The SEO is touted as being very good.  That wasn't a huge concern for me, but if properly leveraged, it can help get your images into search engines and ranked higher. Their commerce features looked decent as well, but my plan does not have that.  The Pro plan is cheaper than my old hosting plan.  I kept the custom URL, which was a requirement of mine.

I don't like that the SmugMug branding shows up in various places.  I don't know if that is addressed in the higher plans or not.  I'm OK with it, but might be less OK if my site was a pro portfolio.

When I first started out and was dumping GB after GB of photos on there, it started to take longer for the resizes to build, but it wasn't bad.  I wasn't surprised to encounter what I perceived as CPU throttling from my abnormally high usage.  We're talking about hours upon hours of uploading.

I love that I don't have to deal with site maintenance or customizations anymore, yet I have a fair amount or power and flexibility.  

Page setup and customizations are pretty straightforward.  No real complaints there, but it of course took some trial and error.

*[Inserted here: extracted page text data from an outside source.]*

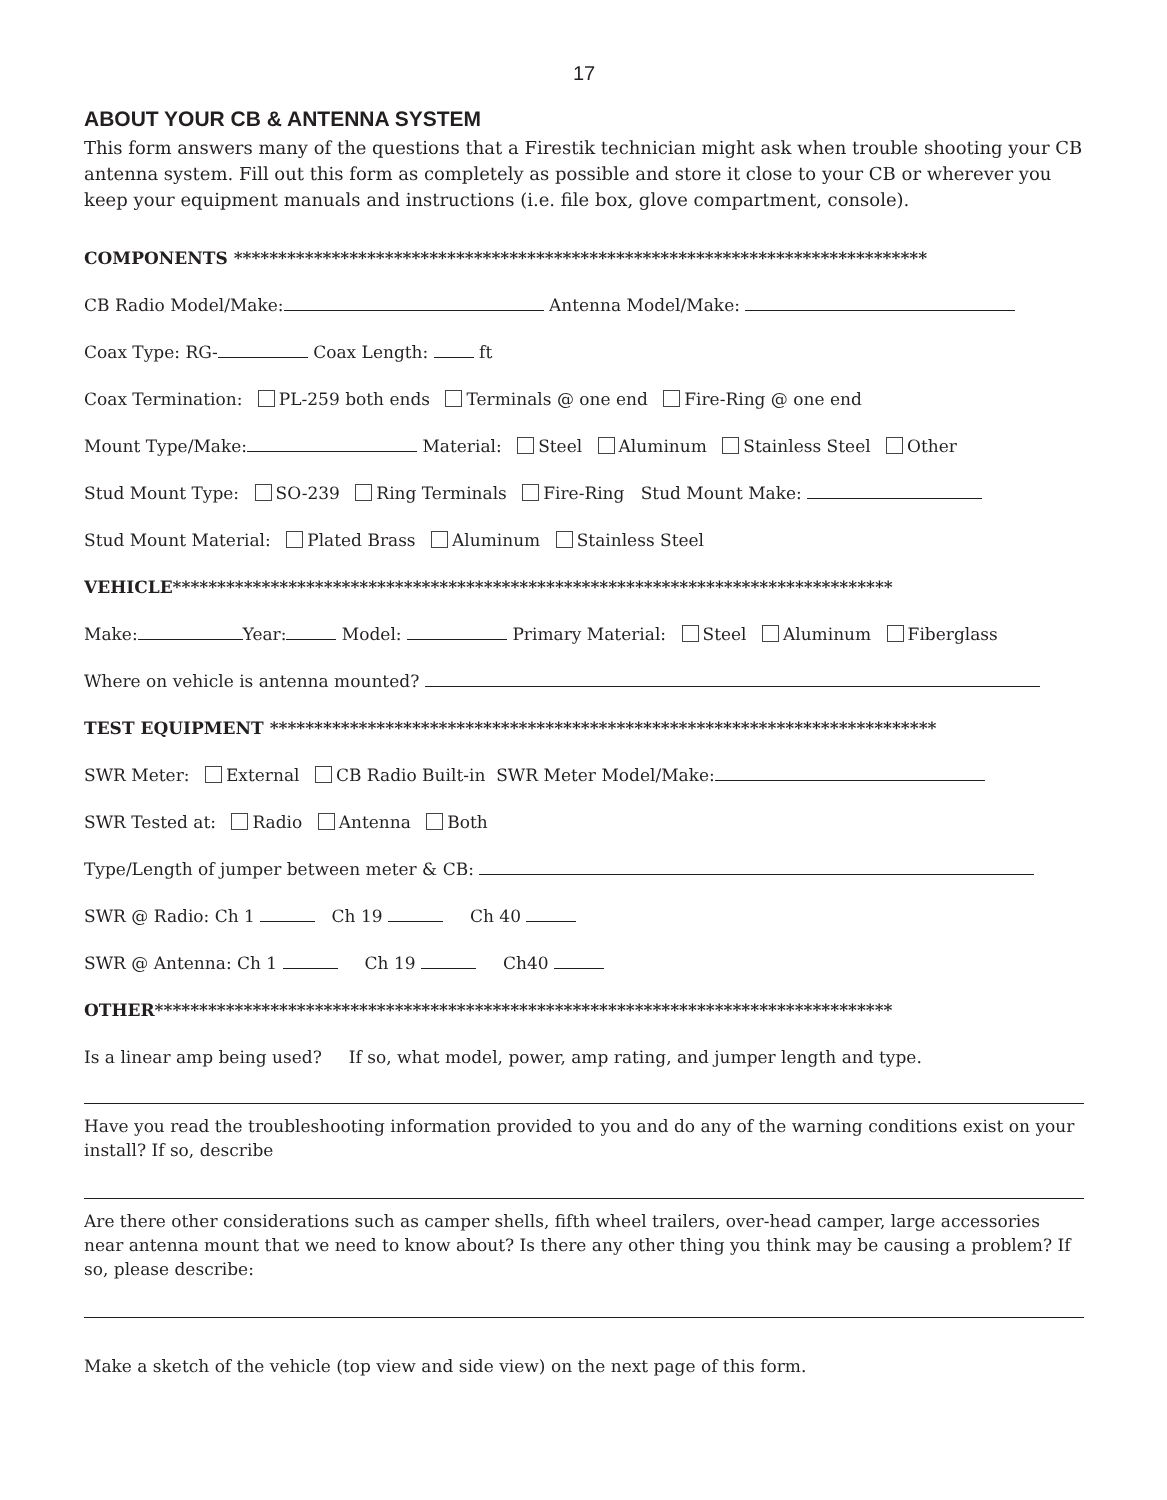17
ABOUT YOUR CB & ANTENNA SYSTEM
This form answers many of the questions that a Firestik technician might ask when trouble shooting your CB antenna system. Fill out this form as completely as possible and store it close to your CB or wherever you keep your equipment manuals and instructions (i.e. file box, glove compartment, console).
COMPONENTS ******************************************************************************
CB Radio Model/Make: Antenna Model/Make:
Coax Type: RG- Coax Length: ft
Coax Termination: PL-259 both ends Terminals @ one end Fire-Ring @ one end
Mount Type/Make: Material: Steel Aluminum Stainless Steel Other
Stud Mount Type: SO-239 Ring Terminals Fire-Ring Stud Mount Make:
Stud Mount Material: Plated Brass Aluminum Stainless Steel
VEHICLE*********************************************************************************
Make: Year: Model: Primary Material: Steel Aluminum Fiberglass
Where on vehicle is antenna mounted?
TEST EQUIPMENT ***************************************************************************
SWR Meter: External CB Radio Built-in SWR Meter Model/Make:
SWR Tested at: Radio Antenna Both
Type/Length of jumper between meter & CB:
SWR @ Radio: Ch 1 Ch 19 Ch 40
SWR @ Antenna: Ch 1 Ch 19 Ch40
OTHER***********************************************************************************
Is a linear amp being used? If so, what model, power, amp rating, and jumper length and type.
Have you read the troubleshooting information provided to you and do any of the warning conditions exist on your install? If so, describe
Are there other considerations such as camper shells, fifth wheel trailers, over-head camper, large accessories near antenna mount that we need to know about? Is there any other thing you think may be causing a problem? If so, please describe:
Make a sketch of the vehicle (top view and side view) on the next page of this form.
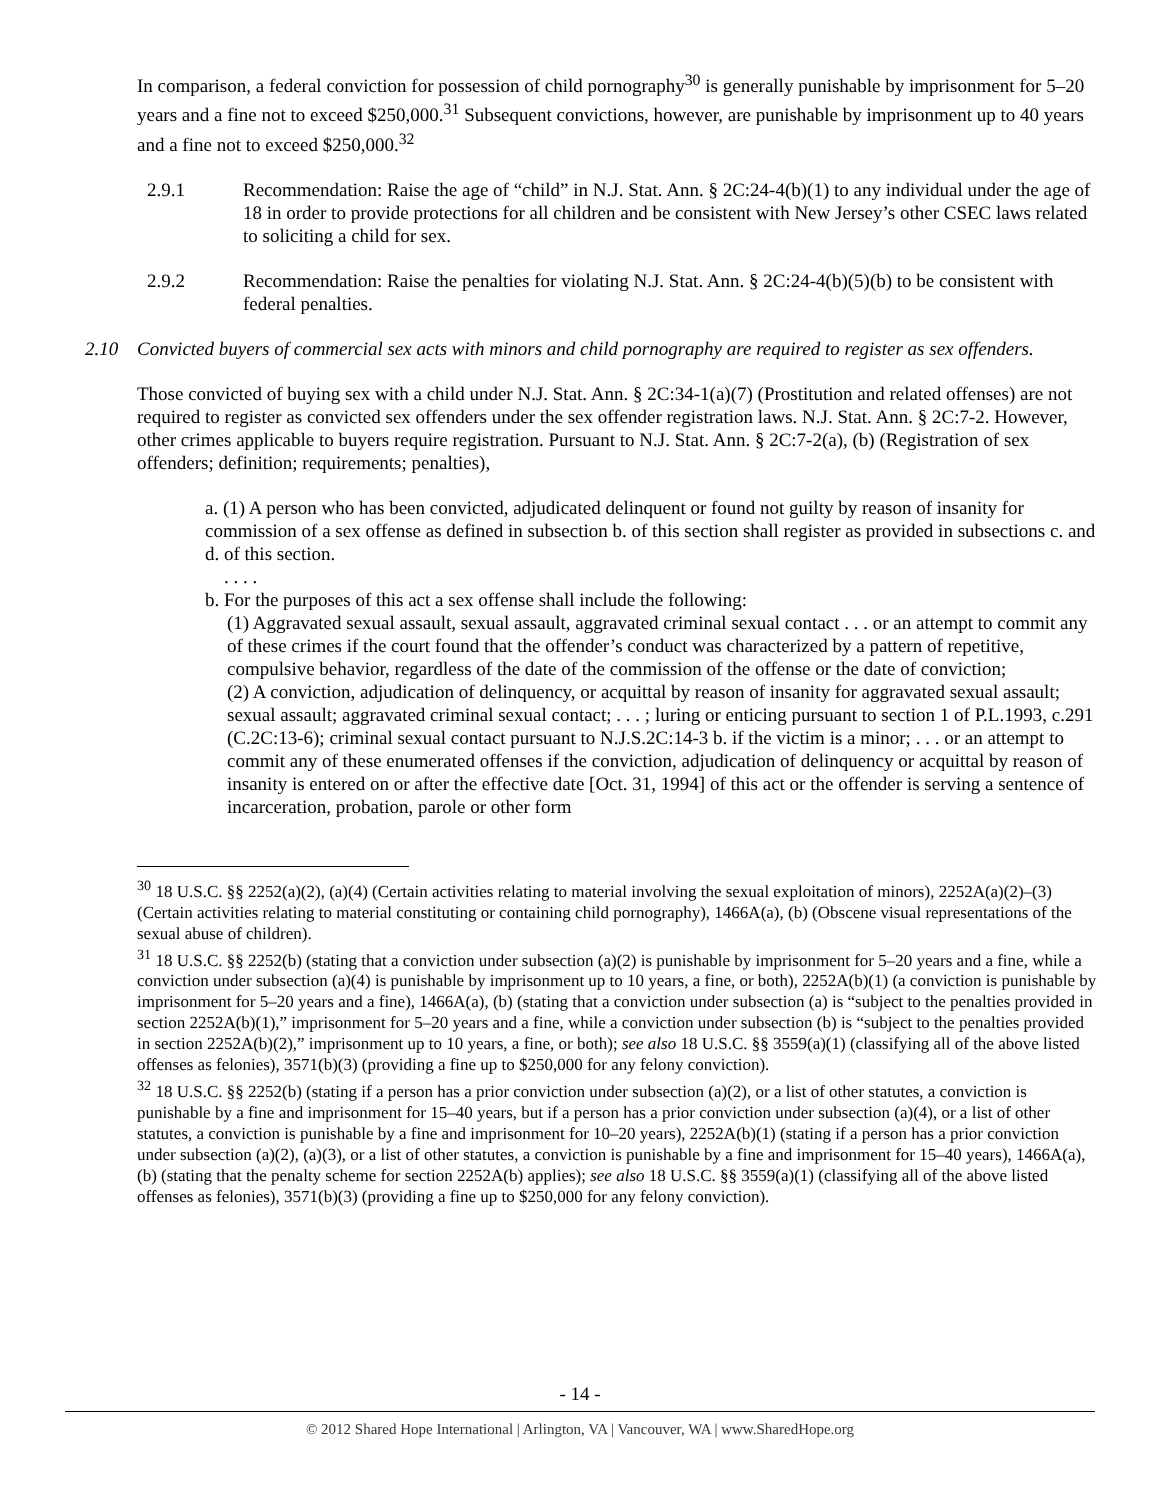In comparison, a federal conviction for possession of child pornography<sup>30</sup> is generally punishable by imprisonment for 5–20 years and a fine not to exceed $250,000.<sup>31</sup> Subsequent convictions, however, are punishable by imprisonment up to 40 years and a fine not to exceed $250,000.<sup>32</sup>
2.9.1 Recommendation: Raise the age of “child” in N.J. Stat. Ann. § 2C:24-4(b)(1) to any individual under the age of 18 in order to provide protections for all children and be consistent with New Jersey’s other CSEC laws related to soliciting a child for sex.
2.9.2 Recommendation: Raise the penalties for violating N.J. Stat. Ann. § 2C:24-4(b)(5)(b) to be consistent with federal penalties.
2.10 Convicted buyers of commercial sex acts with minors and child pornography are required to register as sex offenders.
Those convicted of buying sex with a child under N.J. Stat. Ann. § 2C:34-1(a)(7) (Prostitution and related offenses) are not required to register as convicted sex offenders under the sex offender registration laws. N.J. Stat. Ann. § 2C:7-2. However, other crimes applicable to buyers require registration. Pursuant to N.J. Stat. Ann. § 2C:7-2(a), (b) (Registration of sex offenders; definition; requirements; penalties),
a. (1) A person who has been convicted, adjudicated delinquent or found not guilty by reason of insanity for commission of a sex offense as defined in subsection b. of this section shall register as provided in subsections c. and d. of this section.
. . . .
b. For the purposes of this act a sex offense shall include the following:
(1) Aggravated sexual assault, sexual assault, aggravated criminal sexual contact . . . or an attempt to commit any of these crimes if the court found that the offender’s conduct was characterized by a pattern of repetitive, compulsive behavior, regardless of the date of the commission of the offense or the date of conviction;
(2) A conviction, adjudication of delinquency, or acquittal by reason of insanity for aggravated sexual assault; sexual assault; aggravated criminal sexual contact; . . . ; luring or enticing pursuant to section 1 of P.L.1993, c.291 (C.2C:13-6); criminal sexual contact pursuant to N.J.S.2C:14-3 b. if the victim is a minor; . . . or an attempt to commit any of these enumerated offenses if the conviction, adjudication of delinquency or acquittal by reason of insanity is entered on or after the effective date [Oct. 31, 1994] of this act or the offender is serving a sentence of incarceration, probation, parole or other form
<sup>30</sup> 18 U.S.C. §§ 2252(a)(2), (a)(4) (Certain activities relating to material involving the sexual exploitation of minors), 2252A(a)(2)–(3) (Certain activities relating to material constituting or containing child pornography), 1466A(a), (b) (Obscene visual representations of the sexual abuse of children).
<sup>31</sup> 18 U.S.C. §§ 2252(b) (stating that a conviction under subsection (a)(2) is punishable by imprisonment for 5–20 years and a fine, while a conviction under subsection (a)(4) is punishable by imprisonment up to 10 years, a fine, or both), 2252A(b)(1) (a conviction is punishable by imprisonment for 5–20 years and a fine), 1466A(a), (b) (stating that a conviction under subsection (a) is “subject to the penalties provided in section 2252A(b)(1),” imprisonment for 5–20 years and a fine, while a conviction under subsection (b) is “subject to the penalties provided in section 2252A(b)(2),” imprisonment up to 10 years, a fine, or both); see also 18 U.S.C. §§ 3559(a)(1) (classifying all of the above listed offenses as felonies), 3571(b)(3) (providing a fine up to $250,000 for any felony conviction).
<sup>32</sup> 18 U.S.C. §§ 2252(b) (stating if a person has a prior conviction under subsection (a)(2), or a list of other statutes, a conviction is punishable by a fine and imprisonment for 15–40 years, but if a person has a prior conviction under subsection (a)(4), or a list of other statutes, a conviction is punishable by a fine and imprisonment for 10–20 years), 2252A(b)(1) (stating if a person has a prior conviction under subsection (a)(2), (a)(3), or a list of other statutes, a conviction is punishable by a fine and imprisonment for 15–40 years), 1466A(a), (b) (stating that the penalty scheme for section 2252A(b) applies); see also 18 U.S.C. §§ 3559(a)(1) (classifying all of the above listed offenses as felonies), 3571(b)(3) (providing a fine up to $250,000 for any felony conviction).
- 14 -
© 2012 Shared Hope International | Arlington, VA | Vancouver, WA | www.SharedHope.org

They offer a free 30 day trial, and I don't believe it required a credit card or any sort of commitment.

This site is on the $60 per year Power user plan.
www.tjapkes.com

FWIW, I also post on Flickr and Facebook for the social aspect.  Facebook's evolving terms scare me some, so I don't post high res shots there anymore.


----------



## LarryLomona (Jan 2, 2014)

Flickr for me.


----------



## NAKA (Jan 2, 2014)

Flickr seems the place to go


----------



## AceCo55 (Jan 3, 2014)

NAKA said:


> Flickr seems the place to go



Well based on a pretty limited survey that left out quite a few photography hosting websites ... :er:
But if you are happy with Flickr, go for it. You'll never know if is the *best *one though!!!!  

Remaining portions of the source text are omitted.